Talking to him on the phone until 3 in the morning, talking to him for 3 hours while at my busy job and it still wasn’t enough. I don’t know why. I can’t explain it. I have never been sooo drawn to one person, so attracted to anyone. When he kissed me and held me it was like he didn’t want anyone else but me. I remember it being that way before, when we were kids, that’s what made me so crazy about him.

He always seemed like he just couldn’t get enough of me and we weren’t even doing anything but kissing. When he pulled me so close and he kissed me, almost in some type of hunger/frenzy, that turned me on more than anything. I have never met anyone who matched my kisses the way he did.

It was all just so fast, I didn’t know what to think. I didn’t know what he was doing and it was a little confusing because it was fast but comfortable. We were looking at houses, talking about starting a business, blending our families... Did we really know what we were doing or were we driven by LUST. Maybe this was part of his plan to bait me and reel me in. It’s scary because it was working.

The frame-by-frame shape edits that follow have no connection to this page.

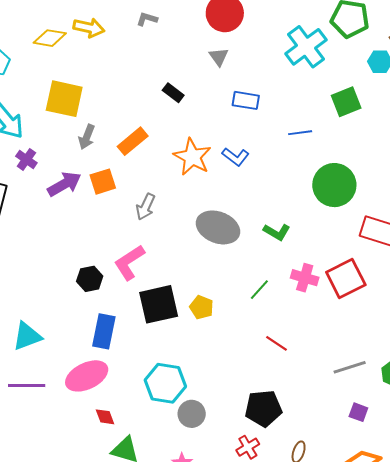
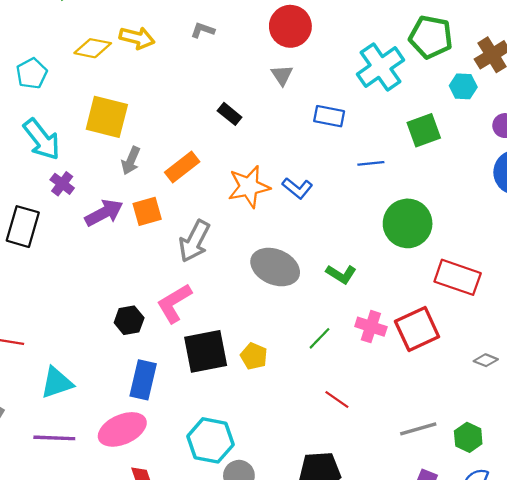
blue rectangle: (246, 100) -> (329, 116), moved
orange star: (192, 157) -> (249, 187), turned 30
gray arrow: (146, 207) -> (194, 241), size x1.4

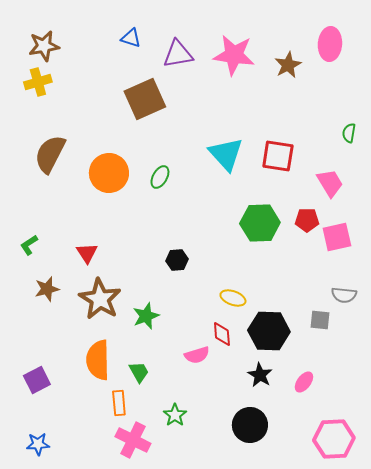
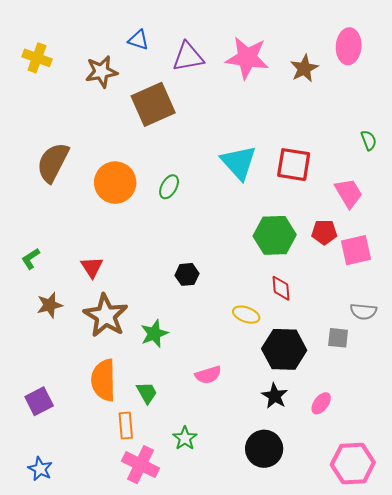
brown star: (44, 46) -> (101, 72), moved
yellow cross: (38, 82) -> (37, 58), moved, turned 36
green semicircle: (349, 133) -> (369, 140), turned 150
red diamond: (222, 334) -> (281, 288), moved
blue star: (38, 444) -> (40, 469), turned 30

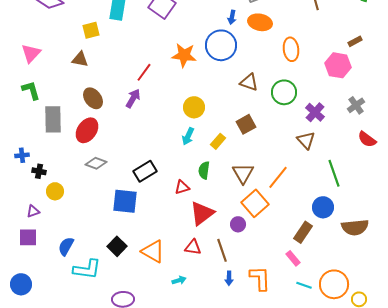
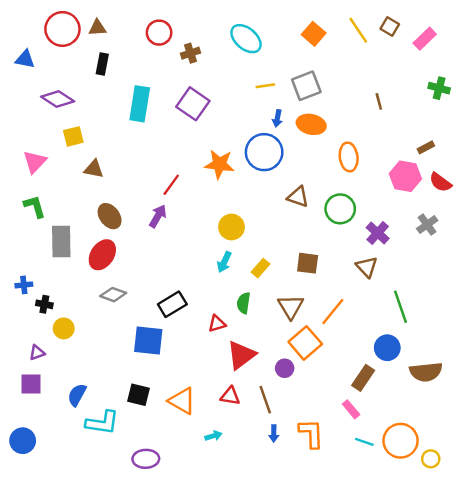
yellow square: (91, 30) -> (73, 136), moved
brown square: (246, 124) -> (308, 263), moved, turned 36
red semicircle: (367, 139) -> (440, 182), moved
black square: (117, 246) -> (139, 395), turned -30

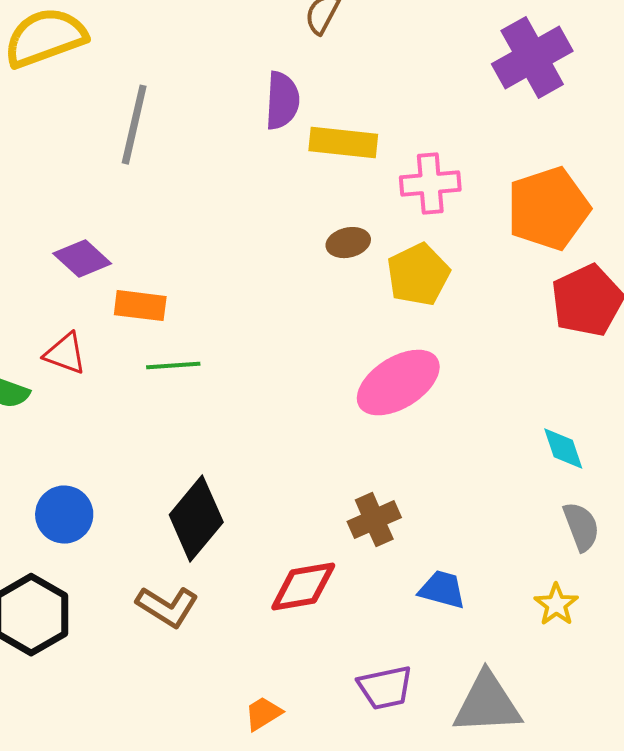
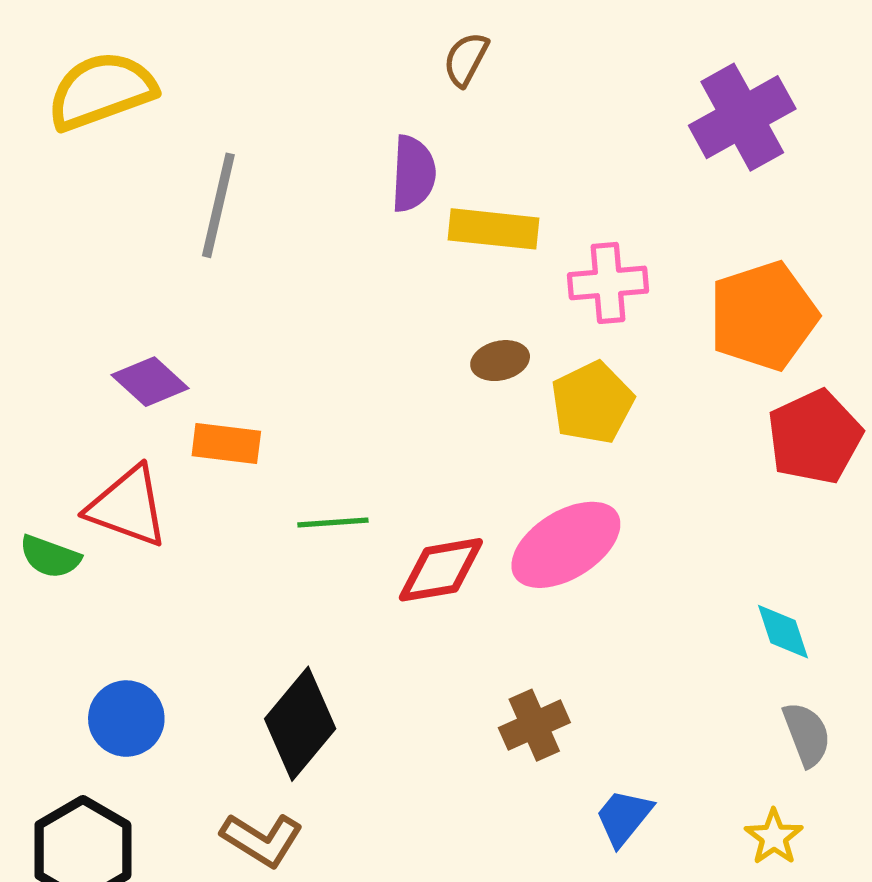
red triangle: (65, 354) -> (128, 507), size x1.5
green line: (173, 366) -> (333, 522), moved
red diamond: (303, 587) -> (441, 570), moved
blue trapezoid: (442, 590) -> (624, 817), turned -66

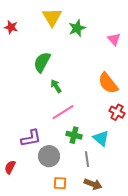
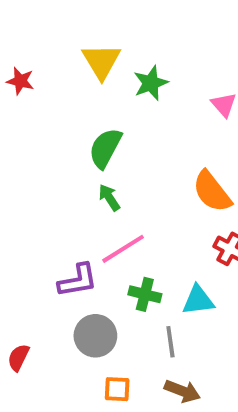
green semicircle: (42, 62) -> (105, 148), moved
purple L-shape: (31, 138) -> (78, 280), moved
cyan triangle: (101, 138) -> (198, 300), turned -48

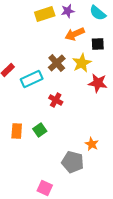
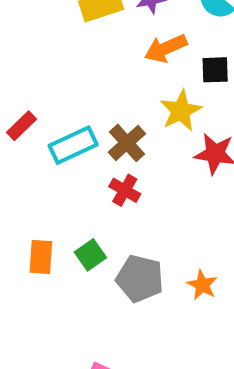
brown cross: (57, 63) -> (127, 143), moved
gray pentagon: (73, 162) -> (140, 278), moved

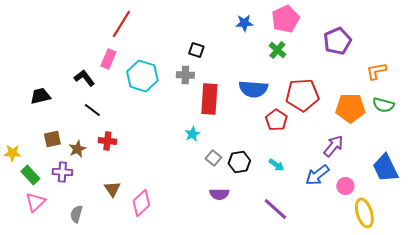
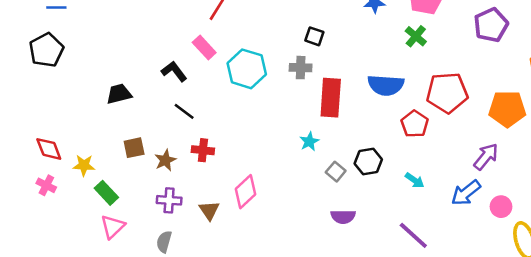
pink rectangle: (108, 59) -> (204, 48), turned -66
black hexagon: (239, 162) -> (368, 162), moved
purple cross: (62, 172) -> (169, 200), moved
pink diamond: (141, 203) -> (245, 192), moved

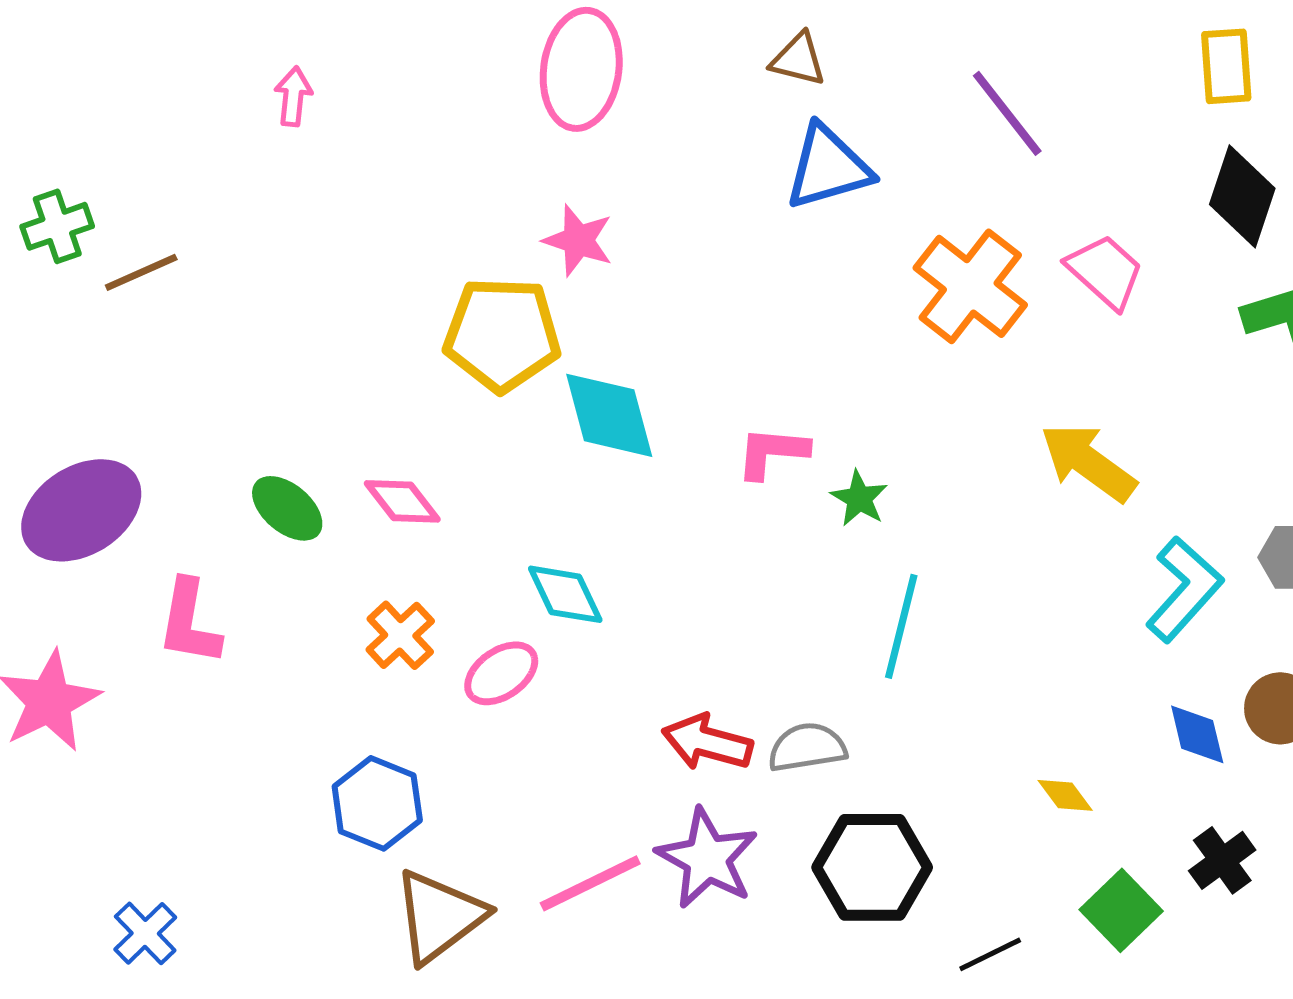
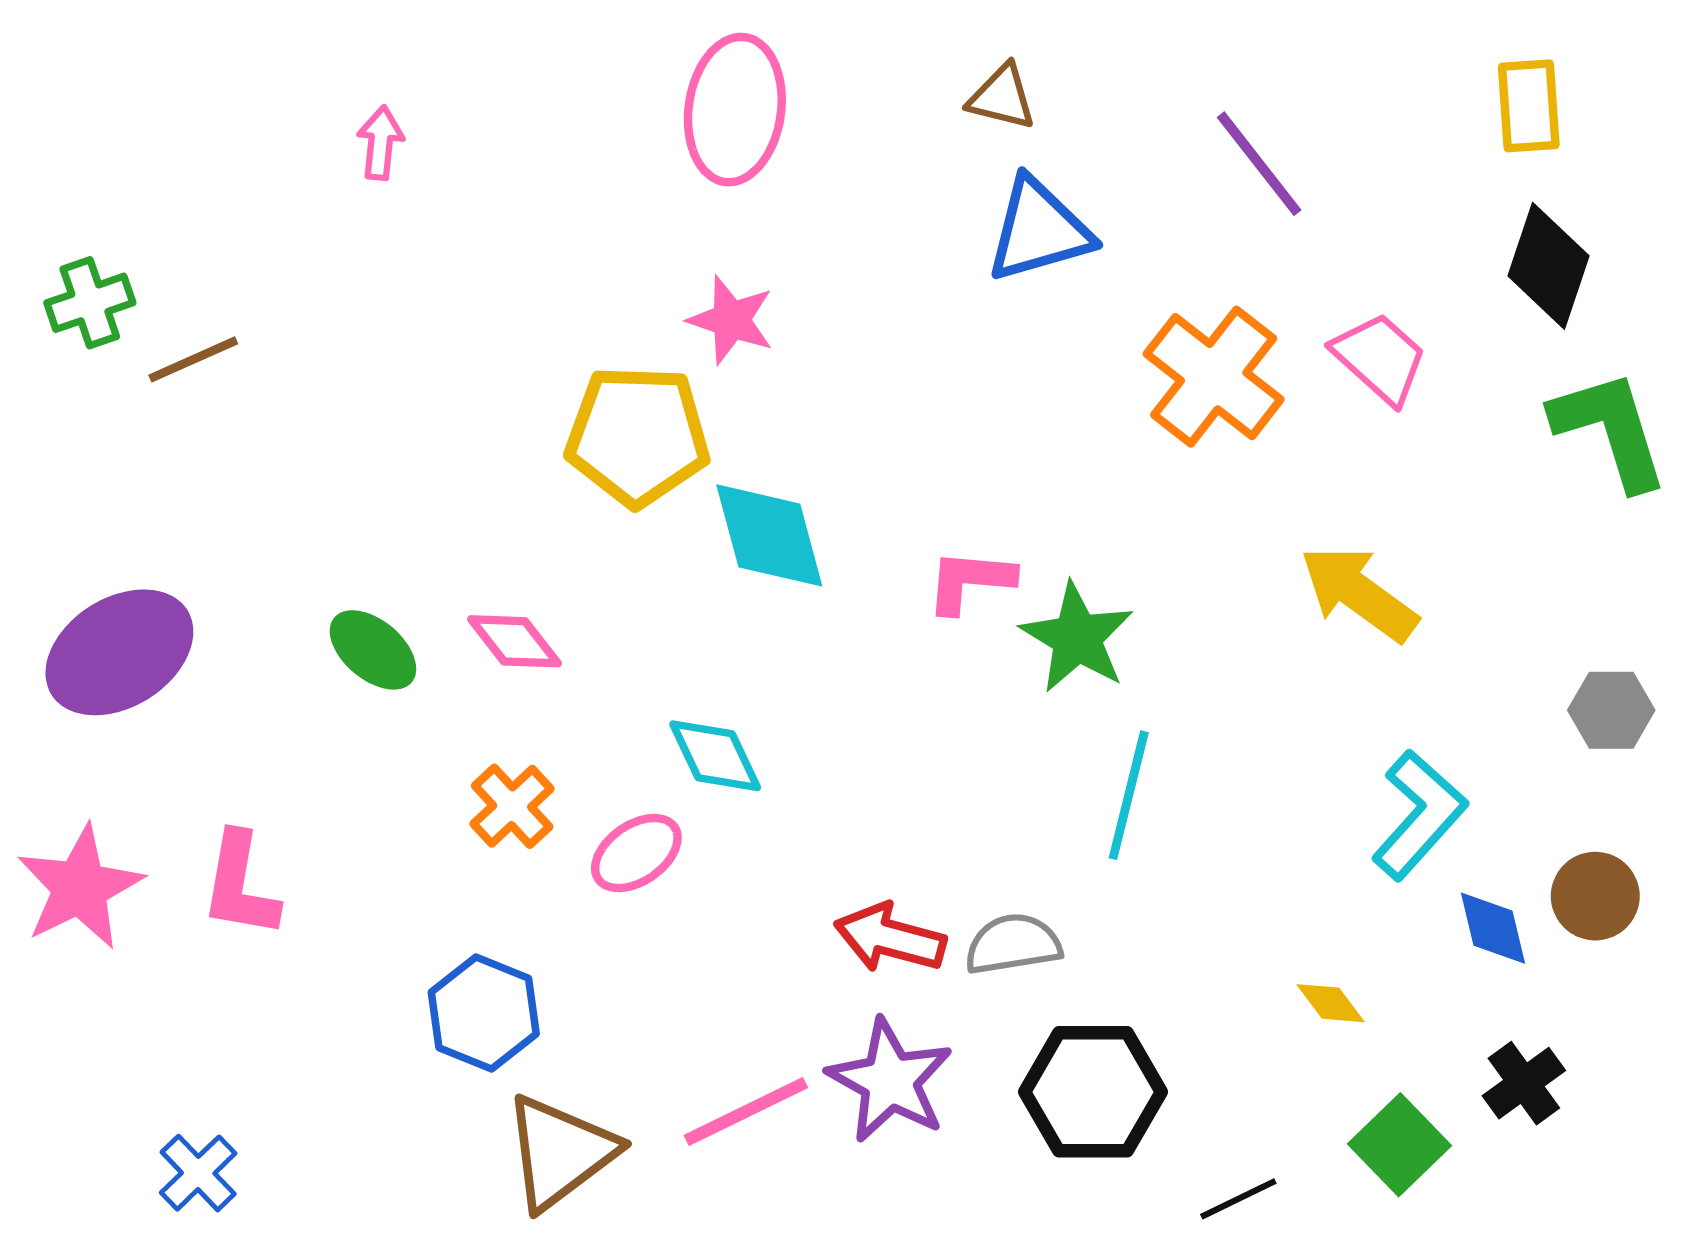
green star: (859, 498) -> (1077, 638), size x1.6
cyan L-shape: (1184, 589) -> (1419, 815), moved
pink L-shape: (189, 622) -> (240, 885), moved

I was tired. That’s all I can say! It was wearing me out. I actually had headaches from sleep deprivation. They seemed to grow more intense, the kisses. It was like we got lost in each other and that was really a turn on for me. Really, I could sit there for hours and just kiss. It’s almost as if we were one, we matched. We would rise and fall at the same point and our tongues understood this. We were in our own world.

I hoped that it was not for a short period of time. I didn’t remember this with other guys, if I had to describe it, I would quote the great Tony the Tiger and say it’s “great!!” And, I don’t even use words like that. I told him, “this is going too fast, now we are doing things that we shouldn’t be doing and we act like we don’t even care”. I didn’t know if it was good or bad. Did we not have any control over our minds or bodies because it was ridiculous! The New Years Eve count-down was nice. It would have been better had we been somewhere where we could both be relaxed. Now, what’s next!